Hoy vino a mi recuerdo ella. No dijeron presente las victorias, las derrotas, los miedos, las nostalgias, los amigos, la militancia, las discusiones, las lágrimas, las decepciones.
Insisto, se hizo presente ella y dicen que todos mueren un poco con cada cuerpo inerte, yo he muerto en mil ocasiones distintas, porque milité en estos cuarenta y pico de años el arte de amar.
Milité tener siempre el corazón caliente, ya el doctor más de una vez me dijo que con mi condición no puedo andar alterando de esa forma. Aprovecho y narro injusticias, compañeros dolidos y decisiones para algunos pocos. Y él persiste con que “no es mi problema”.
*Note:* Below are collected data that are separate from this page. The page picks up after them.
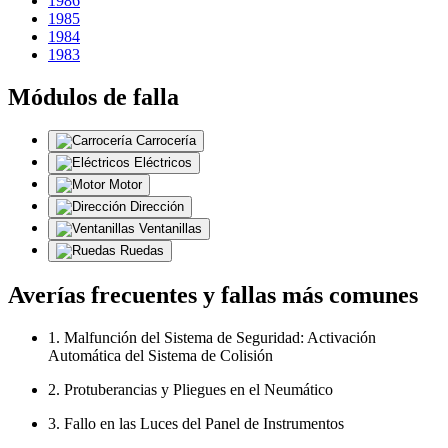
1986
1985
1984
1983
Módulos de falla
Carrocería
Eléctricos
Motor
Dirección
Ventanillas
Ruedas
Averías frecuentes y fallas más comunes
1. Malfunción del Sistema de Seguridad: Activación
Automática del Sistema de Colisión
2. Protuberancias y Pliegues en el Neumático
3. Fallo en las Luces del Panel de Instrumentos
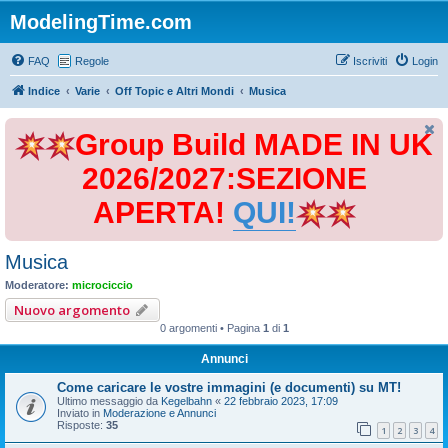
ModelingTime.com
FAQ
Regole
Iscriviti
Login
Indice
Varie
Off Topic e Altri Mondi
Musica
Group Build MADE IN UK
2026/2027:SEZIONE
APERTA!
QUI!
Musica
Moderatore:
microciccio
Nuovo argomento
0 argomenti • Pagina
1
di
1
Annunci
Come caricare le vostre immagini (e documenti) su MT!
Ultimo messaggio da
Kegelbahn
«
22 febbraio 2023, 17:09
Inviato in
Moderazione e Annunci
Risposte:
35
1
2
3
4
Y así estamos, con millones de problemas individuales. Mi cáncer no es solo mi problema, es en parte el suyo, el de mis amigos, el de los que quieren. Y al final, los problemas son como la muerte, un poco de todos, solo se diferencia con que los problemas se solucionan en ocasiones, la muerte jamás.
– Caro ¿Vos creés en Dios?
– Sí.
– Yo creo en él, pero no lo invoco con frecuencia y eso un poco me hace sentir culpable –le dije, como esperando que su respuesta se extendiera un poco más-.
– A Dios no se lo invoca, simplemente está y es un poco yo y un poco vos. Y cuando nuestro cuerpo se rinde todo acaba ¿A dónde querés ir? Si está acá.
– Tenés razón – no sé qué tanto quería esa respuesta, capaz solo no quería dormir-.